JOB -> Reproduce the rows word for word, starting with the first line and ending with the line that holds "VIEW DETAILS...", with both of those lines included.

##### MATERIAL FOR THE TASK

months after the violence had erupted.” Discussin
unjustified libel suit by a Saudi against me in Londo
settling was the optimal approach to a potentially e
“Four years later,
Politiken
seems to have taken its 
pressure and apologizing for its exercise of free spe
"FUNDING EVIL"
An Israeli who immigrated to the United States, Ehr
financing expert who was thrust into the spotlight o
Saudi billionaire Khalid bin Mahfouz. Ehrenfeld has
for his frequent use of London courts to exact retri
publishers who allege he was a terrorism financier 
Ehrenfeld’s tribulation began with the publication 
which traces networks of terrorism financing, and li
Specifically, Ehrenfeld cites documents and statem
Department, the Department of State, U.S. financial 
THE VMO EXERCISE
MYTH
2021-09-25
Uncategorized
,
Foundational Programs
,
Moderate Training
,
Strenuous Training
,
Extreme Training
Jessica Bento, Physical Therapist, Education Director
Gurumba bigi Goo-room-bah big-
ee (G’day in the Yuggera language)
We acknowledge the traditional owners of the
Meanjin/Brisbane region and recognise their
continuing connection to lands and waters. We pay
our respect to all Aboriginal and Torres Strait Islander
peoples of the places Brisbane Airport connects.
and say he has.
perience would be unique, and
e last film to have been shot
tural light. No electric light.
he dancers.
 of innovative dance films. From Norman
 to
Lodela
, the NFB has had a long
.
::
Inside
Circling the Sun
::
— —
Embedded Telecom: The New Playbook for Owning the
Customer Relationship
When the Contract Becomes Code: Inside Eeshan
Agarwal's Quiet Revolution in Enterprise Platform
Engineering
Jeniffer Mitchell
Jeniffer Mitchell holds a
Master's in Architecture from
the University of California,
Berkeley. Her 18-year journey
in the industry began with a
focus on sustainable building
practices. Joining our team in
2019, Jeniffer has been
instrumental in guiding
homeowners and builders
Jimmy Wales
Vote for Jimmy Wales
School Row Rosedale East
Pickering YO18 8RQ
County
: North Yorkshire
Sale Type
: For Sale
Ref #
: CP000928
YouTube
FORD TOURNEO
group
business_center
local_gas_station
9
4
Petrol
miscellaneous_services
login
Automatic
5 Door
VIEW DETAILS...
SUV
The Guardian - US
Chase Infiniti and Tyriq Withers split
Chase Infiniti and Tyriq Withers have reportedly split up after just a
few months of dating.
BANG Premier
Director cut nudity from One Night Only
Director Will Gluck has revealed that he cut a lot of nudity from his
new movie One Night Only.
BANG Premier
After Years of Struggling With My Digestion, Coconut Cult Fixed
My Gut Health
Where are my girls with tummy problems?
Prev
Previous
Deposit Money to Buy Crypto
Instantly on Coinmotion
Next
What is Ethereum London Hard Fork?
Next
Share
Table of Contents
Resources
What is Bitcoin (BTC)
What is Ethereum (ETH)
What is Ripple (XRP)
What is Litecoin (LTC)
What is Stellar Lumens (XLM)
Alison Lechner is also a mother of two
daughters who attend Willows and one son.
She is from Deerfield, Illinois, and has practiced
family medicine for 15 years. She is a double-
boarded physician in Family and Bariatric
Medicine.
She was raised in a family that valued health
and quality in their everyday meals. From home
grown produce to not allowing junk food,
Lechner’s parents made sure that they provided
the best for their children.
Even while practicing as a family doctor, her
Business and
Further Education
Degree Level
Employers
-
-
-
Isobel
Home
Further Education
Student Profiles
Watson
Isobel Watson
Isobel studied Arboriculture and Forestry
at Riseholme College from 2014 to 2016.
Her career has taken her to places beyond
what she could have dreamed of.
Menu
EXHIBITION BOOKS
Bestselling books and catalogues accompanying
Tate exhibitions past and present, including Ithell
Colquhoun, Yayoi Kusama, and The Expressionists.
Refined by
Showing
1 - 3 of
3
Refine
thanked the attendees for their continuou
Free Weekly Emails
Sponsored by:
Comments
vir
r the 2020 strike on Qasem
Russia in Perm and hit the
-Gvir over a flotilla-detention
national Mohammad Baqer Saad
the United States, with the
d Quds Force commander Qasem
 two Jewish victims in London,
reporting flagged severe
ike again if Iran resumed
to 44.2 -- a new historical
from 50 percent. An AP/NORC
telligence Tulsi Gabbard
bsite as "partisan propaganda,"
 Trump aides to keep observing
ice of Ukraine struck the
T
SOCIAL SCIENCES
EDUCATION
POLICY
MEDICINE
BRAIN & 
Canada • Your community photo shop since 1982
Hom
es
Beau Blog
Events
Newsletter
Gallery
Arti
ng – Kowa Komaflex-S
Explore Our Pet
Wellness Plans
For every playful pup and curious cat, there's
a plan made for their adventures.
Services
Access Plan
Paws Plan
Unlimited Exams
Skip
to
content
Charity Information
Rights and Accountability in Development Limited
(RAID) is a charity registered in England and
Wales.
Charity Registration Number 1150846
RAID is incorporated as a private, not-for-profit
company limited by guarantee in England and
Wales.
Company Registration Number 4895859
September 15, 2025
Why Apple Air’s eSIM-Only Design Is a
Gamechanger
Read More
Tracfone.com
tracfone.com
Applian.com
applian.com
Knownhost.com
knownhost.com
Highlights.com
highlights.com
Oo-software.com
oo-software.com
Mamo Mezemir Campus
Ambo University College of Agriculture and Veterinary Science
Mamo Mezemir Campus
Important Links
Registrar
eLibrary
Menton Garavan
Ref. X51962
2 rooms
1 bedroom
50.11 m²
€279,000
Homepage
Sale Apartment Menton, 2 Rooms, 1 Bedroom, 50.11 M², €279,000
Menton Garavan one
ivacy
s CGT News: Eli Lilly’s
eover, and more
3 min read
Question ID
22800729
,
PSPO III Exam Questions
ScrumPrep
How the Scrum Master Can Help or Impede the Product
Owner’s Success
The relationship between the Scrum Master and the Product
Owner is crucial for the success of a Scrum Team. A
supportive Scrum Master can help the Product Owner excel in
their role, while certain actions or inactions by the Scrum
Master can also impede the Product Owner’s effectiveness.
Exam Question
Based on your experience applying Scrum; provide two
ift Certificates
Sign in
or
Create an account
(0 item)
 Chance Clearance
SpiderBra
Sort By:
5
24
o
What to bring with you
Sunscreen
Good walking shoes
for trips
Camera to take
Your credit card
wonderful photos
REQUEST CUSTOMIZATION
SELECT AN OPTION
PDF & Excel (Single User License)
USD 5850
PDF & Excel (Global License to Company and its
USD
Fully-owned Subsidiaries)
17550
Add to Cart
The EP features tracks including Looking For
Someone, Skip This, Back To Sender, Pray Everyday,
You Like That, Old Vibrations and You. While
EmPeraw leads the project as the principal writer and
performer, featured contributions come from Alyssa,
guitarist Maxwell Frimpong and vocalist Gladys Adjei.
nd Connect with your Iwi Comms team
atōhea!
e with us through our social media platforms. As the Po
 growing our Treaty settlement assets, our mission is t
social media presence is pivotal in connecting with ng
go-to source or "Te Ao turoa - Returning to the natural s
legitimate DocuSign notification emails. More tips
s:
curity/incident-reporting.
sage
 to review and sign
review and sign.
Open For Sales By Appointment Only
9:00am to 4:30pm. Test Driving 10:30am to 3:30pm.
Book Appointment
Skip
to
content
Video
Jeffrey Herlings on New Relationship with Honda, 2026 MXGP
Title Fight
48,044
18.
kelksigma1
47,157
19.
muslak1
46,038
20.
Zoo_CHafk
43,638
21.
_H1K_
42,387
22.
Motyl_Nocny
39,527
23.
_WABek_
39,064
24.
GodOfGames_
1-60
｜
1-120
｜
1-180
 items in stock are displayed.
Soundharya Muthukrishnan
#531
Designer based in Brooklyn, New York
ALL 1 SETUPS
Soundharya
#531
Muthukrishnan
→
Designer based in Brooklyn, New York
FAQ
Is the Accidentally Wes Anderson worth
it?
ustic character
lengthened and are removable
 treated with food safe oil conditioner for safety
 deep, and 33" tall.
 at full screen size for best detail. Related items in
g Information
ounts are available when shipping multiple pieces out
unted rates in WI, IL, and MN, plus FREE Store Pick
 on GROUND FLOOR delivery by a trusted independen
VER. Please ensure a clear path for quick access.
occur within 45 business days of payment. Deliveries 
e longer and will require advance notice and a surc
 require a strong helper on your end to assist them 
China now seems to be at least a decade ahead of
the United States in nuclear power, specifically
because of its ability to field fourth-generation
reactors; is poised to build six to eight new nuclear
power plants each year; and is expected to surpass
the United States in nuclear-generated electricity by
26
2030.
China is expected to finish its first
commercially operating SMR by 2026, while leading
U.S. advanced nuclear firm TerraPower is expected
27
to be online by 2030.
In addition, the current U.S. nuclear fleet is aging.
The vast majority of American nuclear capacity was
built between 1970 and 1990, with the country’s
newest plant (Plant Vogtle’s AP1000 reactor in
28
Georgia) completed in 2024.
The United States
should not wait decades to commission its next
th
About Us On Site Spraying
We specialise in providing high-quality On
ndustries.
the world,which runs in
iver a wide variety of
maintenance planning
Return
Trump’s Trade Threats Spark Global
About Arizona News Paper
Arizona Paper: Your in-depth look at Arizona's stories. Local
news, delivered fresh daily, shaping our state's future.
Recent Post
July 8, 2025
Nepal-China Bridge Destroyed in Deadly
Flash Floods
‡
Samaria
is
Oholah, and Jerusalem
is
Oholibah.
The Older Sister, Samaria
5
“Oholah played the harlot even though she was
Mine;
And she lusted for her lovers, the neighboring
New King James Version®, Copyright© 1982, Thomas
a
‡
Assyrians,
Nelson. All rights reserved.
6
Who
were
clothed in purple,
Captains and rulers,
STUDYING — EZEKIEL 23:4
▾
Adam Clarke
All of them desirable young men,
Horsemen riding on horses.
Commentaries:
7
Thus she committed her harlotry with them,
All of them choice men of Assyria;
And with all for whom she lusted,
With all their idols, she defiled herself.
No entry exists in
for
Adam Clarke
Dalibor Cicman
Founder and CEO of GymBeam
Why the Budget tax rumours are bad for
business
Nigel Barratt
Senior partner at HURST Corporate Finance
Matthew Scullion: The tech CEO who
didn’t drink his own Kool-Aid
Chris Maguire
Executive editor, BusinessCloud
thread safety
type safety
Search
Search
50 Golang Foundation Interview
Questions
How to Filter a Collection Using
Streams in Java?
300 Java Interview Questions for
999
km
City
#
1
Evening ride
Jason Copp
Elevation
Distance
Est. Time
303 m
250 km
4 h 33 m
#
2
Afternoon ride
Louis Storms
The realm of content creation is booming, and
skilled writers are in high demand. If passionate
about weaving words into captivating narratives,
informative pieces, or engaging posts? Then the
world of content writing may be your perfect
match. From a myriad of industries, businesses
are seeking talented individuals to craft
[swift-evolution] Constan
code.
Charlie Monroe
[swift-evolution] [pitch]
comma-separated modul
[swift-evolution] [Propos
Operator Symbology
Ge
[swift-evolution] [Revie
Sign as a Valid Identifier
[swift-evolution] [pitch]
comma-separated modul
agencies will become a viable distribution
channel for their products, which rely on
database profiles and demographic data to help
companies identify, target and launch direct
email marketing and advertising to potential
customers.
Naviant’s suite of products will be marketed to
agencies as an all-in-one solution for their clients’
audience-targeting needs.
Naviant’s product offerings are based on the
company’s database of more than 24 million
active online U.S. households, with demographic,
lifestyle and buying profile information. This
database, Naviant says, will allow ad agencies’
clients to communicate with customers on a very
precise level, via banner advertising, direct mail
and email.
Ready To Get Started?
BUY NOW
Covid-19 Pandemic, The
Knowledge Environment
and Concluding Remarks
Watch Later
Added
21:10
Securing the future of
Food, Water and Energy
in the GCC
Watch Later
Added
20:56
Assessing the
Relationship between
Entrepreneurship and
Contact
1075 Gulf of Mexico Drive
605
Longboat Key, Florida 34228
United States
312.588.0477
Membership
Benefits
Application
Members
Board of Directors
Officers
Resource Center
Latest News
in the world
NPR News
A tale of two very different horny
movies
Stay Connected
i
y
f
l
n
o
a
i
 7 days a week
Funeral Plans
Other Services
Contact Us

##########

RESULT BELOW ->
months after the violence had erupted.” Discussin
unjustified libel suit by a Saudi against me in Londo
settling was the optimal approach to a potentially e
“Four years later,
Politiken
seems to have taken its 
pressure and apologizing for its exercise of free spe
"FUNDING EVIL"
An Israeli who immigrated to the United States, Ehr
financing expert who was thrust into the spotlight o
Saudi billionaire Khalid bin Mahfouz. Ehrenfeld has
for his frequent use of London courts to exact retri
publishers who allege he was a terrorism financier 
Ehrenfeld’s tribulation began with the publication 
which traces networks of terrorism financing, and li
Specifically, Ehrenfeld cites documents and statem
Department, the Department of State, U.S. financial 
THE VMO EXERCISE
MYTH
2021-09-25
Uncategorized
,
Foundational Programs
,
Moderate Training
,
Strenuous Training
,
Extreme Training
Jessica Bento, Physical Therapist, Education Director
Gurumba bigi Goo-room-bah big-
ee (G’day in the Yuggera language)
We acknowledge the traditional owners of the
Meanjin/Brisbane region and recognise their
continuing connection to lands and waters. We pay
our respect to all Aboriginal and Torres Strait Islander
peoples of the places Brisbane Airport connects.
and say he has.
perience would be unique, and
e last film to have been shot
tural light. No electric light.
he dancers.
 of innovative dance films. From Norman
 to
Lodela
, the NFB has had a long
.
::
Inside
Circling the Sun
::
— —
Embedded Telecom: The New Playbook for Owning the
Customer Relationship
When the Contract Becomes Code: Inside Eeshan
Agarwal's Quiet Revolution in Enterprise Platform
Engineering
Jeniffer Mitchell
Jeniffer Mitchell holds a
Master's in Architecture from
the University of California,
Berkeley. Her 18-year journey
in the industry began with a
focus on sustainable building
practices. Joining our team in
2019, Jeniffer has been
instrumental in guiding
homeowners and builders
Jimmy Wales
Vote for Jimmy Wales
School Row Rosedale East
Pickering YO18 8RQ
County
: North Yorkshire
Sale Type
: For Sale
Ref #
: CP000928
YouTube
FORD TOURNEO
group
business_center
local_gas_station
9
4
Petrol
miscellaneous_services
login
Automatic
5 Door
VIEW DETAILS...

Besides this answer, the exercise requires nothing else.